11. At least one of the synaptic elements (202) comprises a signaling pathway including both an AMPA receptor (203) and a GABA receptor (204), and at least one synaptic element is configured to combine the outputs from the AMPA receptor and the GABA receptor to generate the postsynaptic signal, preferably, The neurosynaptic structure according to any one of claims 1 to 3, wherein the AMPA receptor and / or the GABA receptor of the neurosynaptic element can be configured to be activated or deactivated at a specific moment, and / or the AMPA receptor and / or the GABA receptor of the neurosynaptic element can be configured to select a frequency range of the input signal in which the AMPA receptor and / or the GABA receptor can operate.

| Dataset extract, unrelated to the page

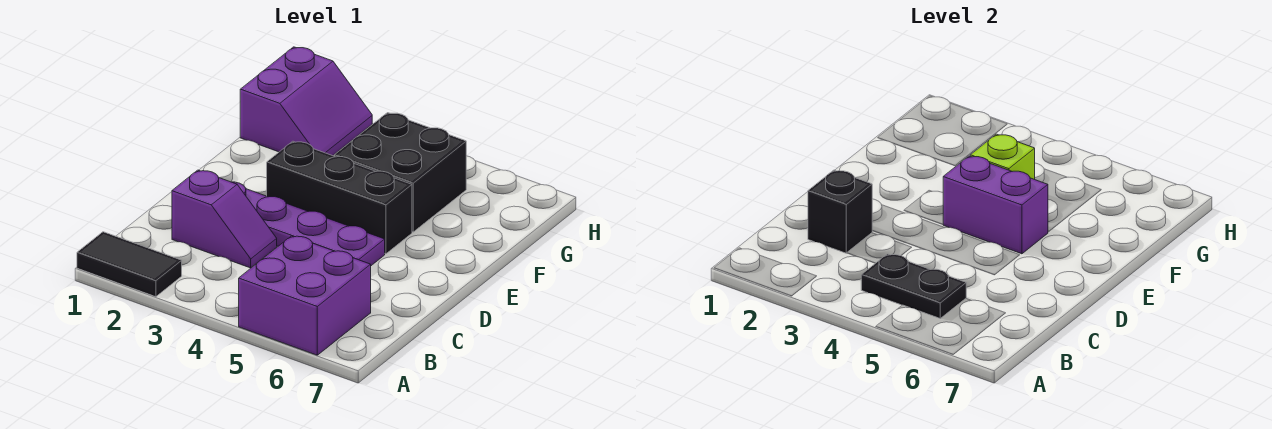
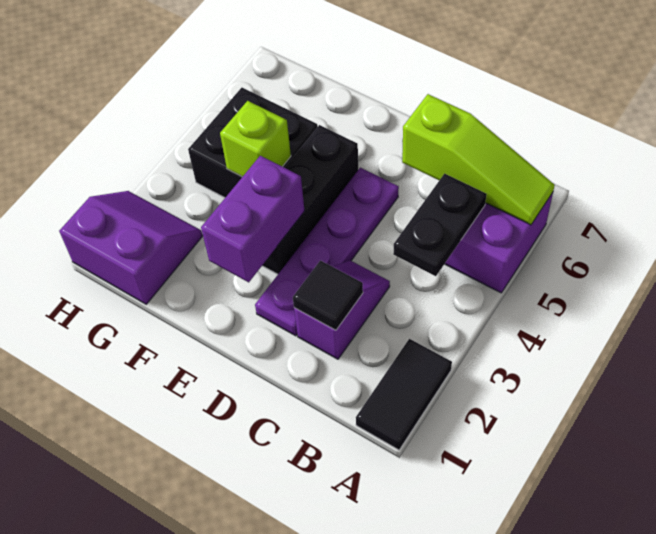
none -> lime slope A6:C6 level 2 top C
black brick C2 level 2 -> black tile C2 level 2
purple brick E4:E5 level 2 -> purple brick E2:E3 level 2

12. The neurosynaptic structure (500) according to any one of claims 1 to 3, wherein the AMPA receptor comprises a voltage-driven integrator configured to generate an excitatory postsynaptic current for inducing charge inflow from the membrane potential of the neuron, and / or the GABA receptor is a voltage-driven integrator configured to generate an inhibitory postsynaptic current for inducing charge outflow from the membrane potential of the neuron.

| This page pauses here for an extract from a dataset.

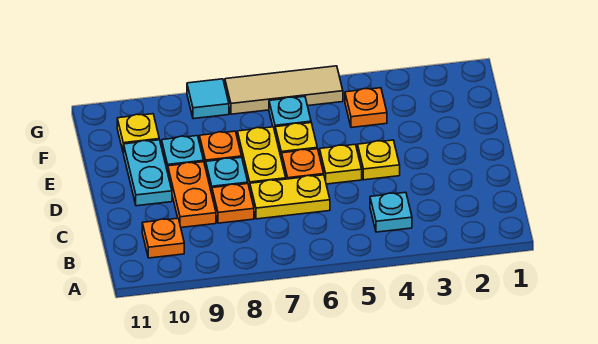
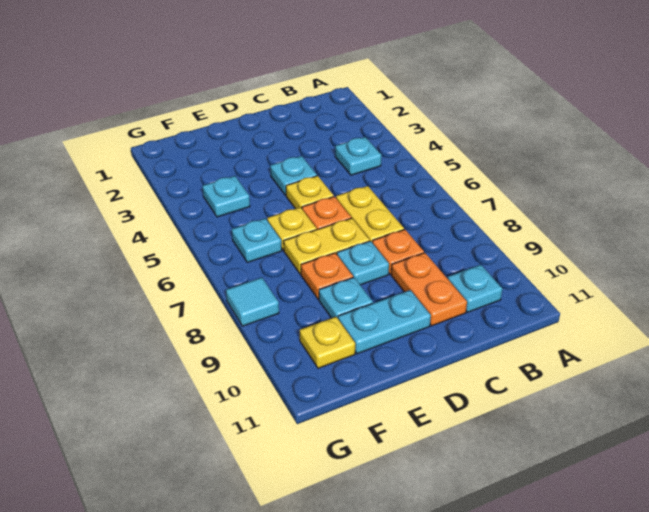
orange plate B10 level 1 -> cyan plate B10 level 1
orange plate C9:D9 level 1 -> orange plate C9:C10 level 1
yellow plate D4 level 1 -> cyan plate D4 level 1
orange plate F4 level 1 -> cyan plate F4 level 1
tan tile G5:G7 level 1 -> none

13. The neurosynaptic structure (300) further comprises an axon error backpropagation signal path (311) connected to receive axonal signals from the axon (308) of the neuron (307), The axon error backpropagation signal path (311) comprises an axon error backpropagation receptor (312) configured to integrate the axon signal, The second subset of the synaptic elements (302) is configured to receive the integrated axonal signal and to modulate the weight elements (306) of the second subset of synaptic elements (302) based on the integrated axonal signal, preferably, The neurosynaptic structure (500) according to any one of claims 1 to 3, wherein each of the synaptic elements (302) of the second subset of the synaptic elements comprises an NMDA receptor configured to integrate the input signal to form an integrated NMDA signal, and the synaptic element (302) of the second subset of the synaptic elements is configured to combine the integrated NMDA signal and the integrated axonal signal and modulate the weight element (306) of the synaptic element (302) based on the integrated signal.

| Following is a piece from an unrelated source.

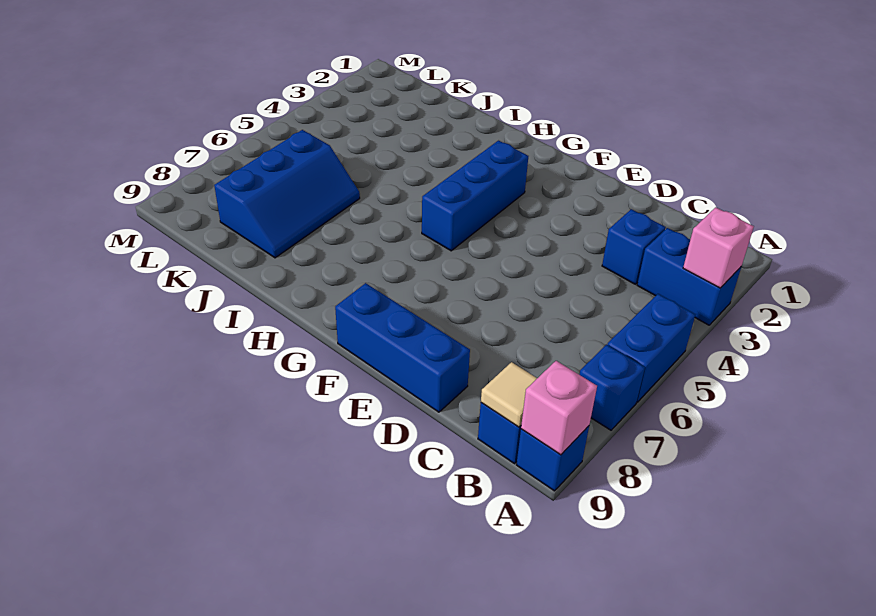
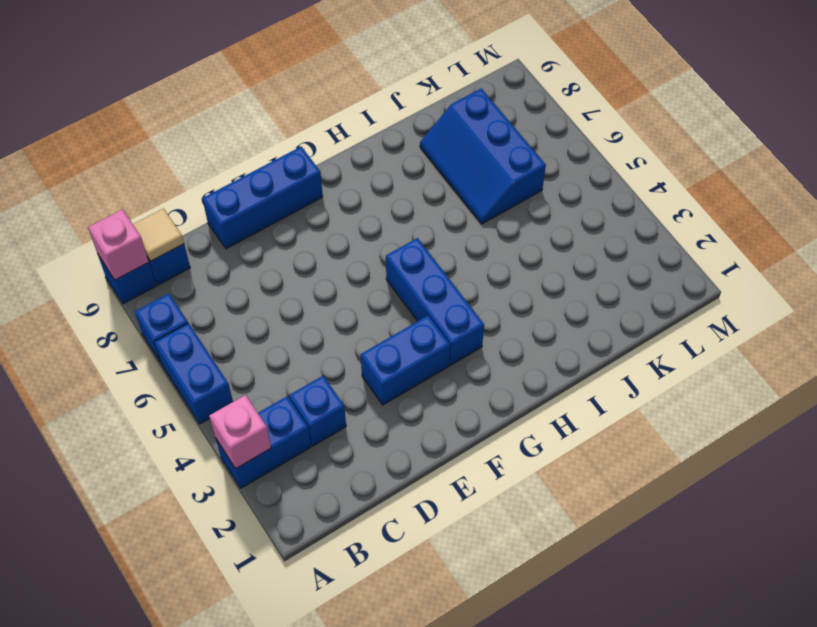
none -> blue brick E3:F3 level 1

14. The neurosynaptic structure further comprises a dendritic error backpropagation signal path (408) configured to receive and combine the postsynaptic signals from one or more of the synaptic elements (402), The dendritic error backpropagation signal pathway (408) comprises a dendritic receptor (409) configured to integrate the combined postsynaptic signals, The third subset of the synaptic elements (402) is configured to receive the integrated combined postsynaptic signal and to modulate the weight elements (406) of the third subset of the synaptic elements (402) based on the integrated combined postsynaptic signal, preferably, The neurosynaptic structure (500) according to any one of claims 1 to 3, wherein each of the synaptic elements (402) of the third subset of the synaptic elements comprises an NMDA receptor (405) configured to integrate the input signal to form an integrated NMDA signal, and the synaptic element (402) of the third subset of the synaptic elements is configured to combine the integrated NMDA signal and the integrated combined postsynaptic signal, and to modulate the weight element (406) of the synaptic element based on the combined signal.

15. The neuron (512) comprises a neuronal backpropagation signaling pathway (520) comprising a local receptor (518) connected from the axon (515) of the neuron (512) to the cell body (514) of the neuron (512) and configured to integrate the axonal signal, and a calcium element (519) configured to set the effect of the integrated axonal signal and thereby create a neuronal feedback signal, wherein the neuronal backpropagation signaling pathway (520) is configured to supply the neuronal feedback signal to the cell body (514) of the neuron (512), and the neuronal feedback signal is combined with one or more postsynaptic signals, the neuronal synaptic structure (500) according to any one of claims 1 to 3.